Right around the time that I was writing version 0.01 of emacspeak, a far more significant software movement was under way — the World Wide Web was moving from the realms of academia to the mainstream world with the launch of NCSA Mosaic — and in late 1994 by the first commercial Web browser in Netscape Navigator. Emacs had always enabled integrated access to FTP archives via package ange-ftp; in late 1993, William Perry released Emacs-W3, a Web browser for Emacs written entirely in Emacs Lisp. W3 was one of the first large packages to be speech-enabled by Emacspeak — later it was the browser on which I implemented the first draft of the Aural CSS specification.
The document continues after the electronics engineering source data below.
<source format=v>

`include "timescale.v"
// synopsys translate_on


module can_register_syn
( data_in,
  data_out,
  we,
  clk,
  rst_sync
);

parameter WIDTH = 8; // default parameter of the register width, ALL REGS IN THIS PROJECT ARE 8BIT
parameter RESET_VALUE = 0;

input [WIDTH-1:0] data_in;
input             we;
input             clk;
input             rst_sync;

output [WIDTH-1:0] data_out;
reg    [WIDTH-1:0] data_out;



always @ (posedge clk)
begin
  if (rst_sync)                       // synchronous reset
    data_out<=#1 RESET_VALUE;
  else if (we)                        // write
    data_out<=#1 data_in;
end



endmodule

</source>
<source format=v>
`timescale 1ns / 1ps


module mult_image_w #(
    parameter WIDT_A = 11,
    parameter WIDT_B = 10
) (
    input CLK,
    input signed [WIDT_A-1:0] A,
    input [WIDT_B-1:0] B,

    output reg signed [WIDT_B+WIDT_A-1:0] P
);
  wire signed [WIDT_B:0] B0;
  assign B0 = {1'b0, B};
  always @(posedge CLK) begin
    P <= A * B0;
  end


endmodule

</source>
Emacs-W3 enabled many early innovations in the context of providing non-visual access to Web content, including audio formatting and structured content navigation; in summer of 1995, Dave Raggett and I outlined a few extensions to HTML Forms, including the label element as a means of associating metadata with interactive form controls in HTML, and many of these ideas were prototyped in Emacs-W3 at the time. Over the years, Emacs-W3 fell behind the times — especially as the Web moved away from cleanly structured HTML to a massive soup of unmatched tags. This made parsing and error-correcting badly-formed HTML markup expensive to do in Emacs-Lisp — and performance suffered. To add to this, mainstream users moved away because Emacs’ rendering engine at the time was not rich enough to provide the type of visual renderings that users had come to expect. The advent of DHTML, and JavaScript based Web Applications finally killed off Emacs-W3 as far as most Emacs users were concerned.

But Emacs-W3 went through a revival on the emacspeak audio desktop in late 1999 with the arrival of XSLT, and Daniel Veillard’s excellent implementation via the libxml2 and libxslt packages. With these in hand, Emacspeak was able to hand-off the bulk of HTML error correction to the xsltproc tool. The lack of visual fidelity didn’t matter much for an eyes-free environment; so Emacs-W3 continued to be a useful tool for consuming large amounts of Web content that did not require JavaScript support.
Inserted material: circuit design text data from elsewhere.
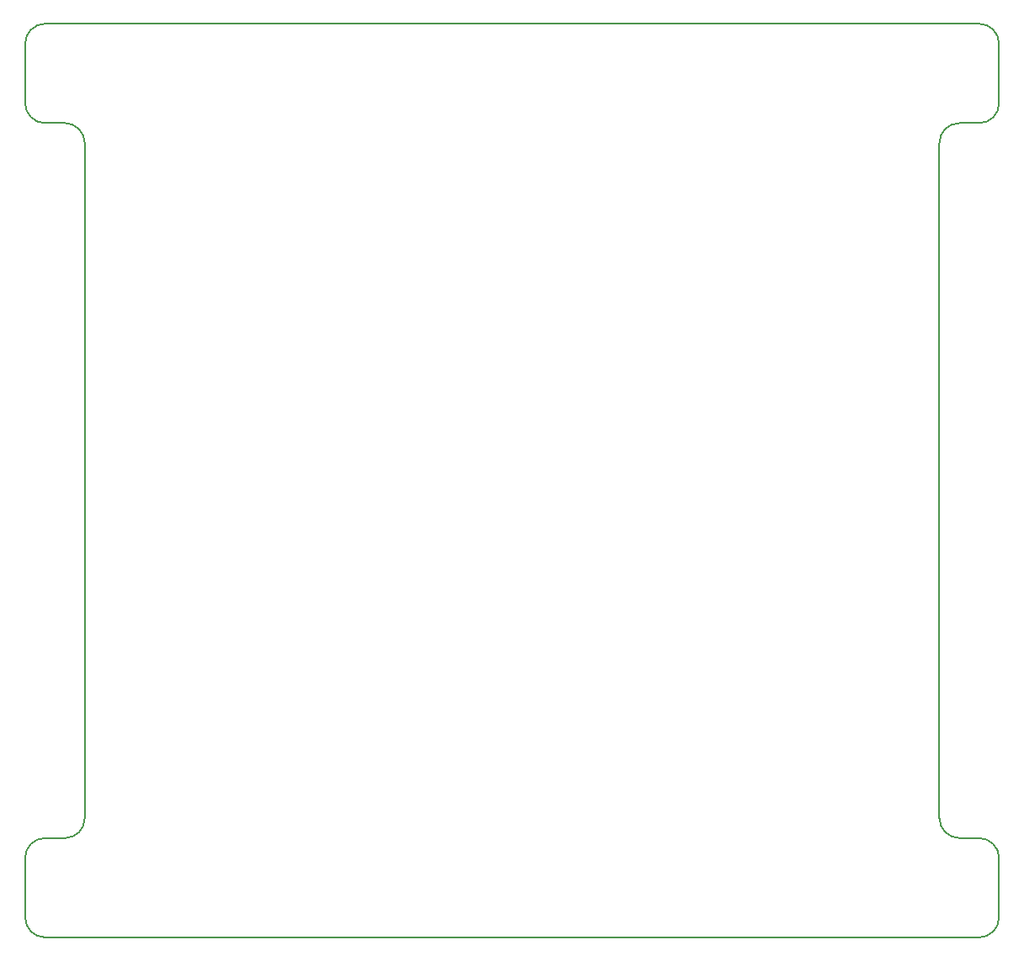
<source format=gbr>
G04 #@! TF.FileFunction,Profile,NP*
%FSLAX46Y46*%
G04 Gerber Fmt 4.6, Leading zero omitted, Abs format (unit mm)*
G04 Created by KiCad (PCBNEW 4.0.7-e2-6376~58~ubuntu16.04.1) date Mon Oct 15 06:01:05 2018*
%MOMM*%
%LPD*%
G01*
G04 APERTURE LIST*
%ADD10C,0.100000*%
%ADD11C,0.150000*%
G04 APERTURE END LIST*
D10*
D11*
X182046920Y-137392278D02*
X88046920Y-137392278D01*
X86046920Y-129392278D02*
X86046920Y-135392278D01*
X90046920Y-127392278D02*
X88046920Y-127392278D01*
X92046920Y-57392278D02*
X92046920Y-125392278D01*
X88046920Y-55392278D02*
X90046920Y-55392278D01*
X86046920Y-47392278D02*
X86046920Y-53392278D01*
X182046920Y-45392278D02*
X88046920Y-45392278D01*
X184046920Y-53392278D02*
X184046920Y-47392278D01*
X180046920Y-55392278D02*
X182046920Y-55392278D01*
X178046920Y-125392278D02*
X178046920Y-57392278D01*
X182046920Y-127392278D02*
X180046920Y-127392278D01*
X184046920Y-135392278D02*
X184046920Y-129392278D01*
X86046920Y-135392278D02*
G75*
G03X88046920Y-137392278I2000000J0D01*
G01*
X88046920Y-127392278D02*
G75*
G03X86046920Y-129392278I0J-2000000D01*
G01*
X90046920Y-127392278D02*
G75*
G03X92046920Y-125392278I0J2000000D01*
G01*
X92046920Y-57392278D02*
G75*
G03X90046920Y-55392278I-2000000J0D01*
G01*
X86046920Y-53392278D02*
G75*
G03X88046920Y-55392278I2000000J0D01*
G01*
X88046920Y-45392278D02*
G75*
G03X86046920Y-47392278I0J-2000000D01*
G01*
X182046920Y-137392278D02*
G75*
G03X184046920Y-135392278I0J2000000D01*
G01*
X184046920Y-129392278D02*
G75*
G03X182046920Y-127392278I-2000000J0D01*
G01*
X178046920Y-125392278D02*
G75*
G03X180046920Y-127392278I2000000J0D01*
G01*
X180046920Y-55392278D02*
G75*
G03X178046920Y-57392278I0J-2000000D01*
G01*
X182046920Y-55392278D02*
G75*
G03X184046920Y-53392278I0J2000000D01*
G01*
X184046920Y-47392278D02*
G75*
G03X182046920Y-45392278I-2000000J0D01*
G01*
M02*

</source>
During the last 24 months, libxml2 has been built into Emacs; this means that you can now parse arbitrary HTML as found in the wild without incurring a performance hit. This functionality was leveraged first by package shr (Simple HTML Renderer) within the gnus package for rendering HTML email. Later, the author of gnus and shr created a new light-weight HTML viewer called eww that is now part of Emacs 24. With improved support for variable pitch fonts and image embedding, Emacs is once again able to provide visual renderings for a large proportion of text-heavy Web content where it becomes useful for mainstream Emacs users to view at least some Web content within Emacs; during the last year, I have added support within emacspeak to extend package eww with support for DOM filtering and quick content navigation.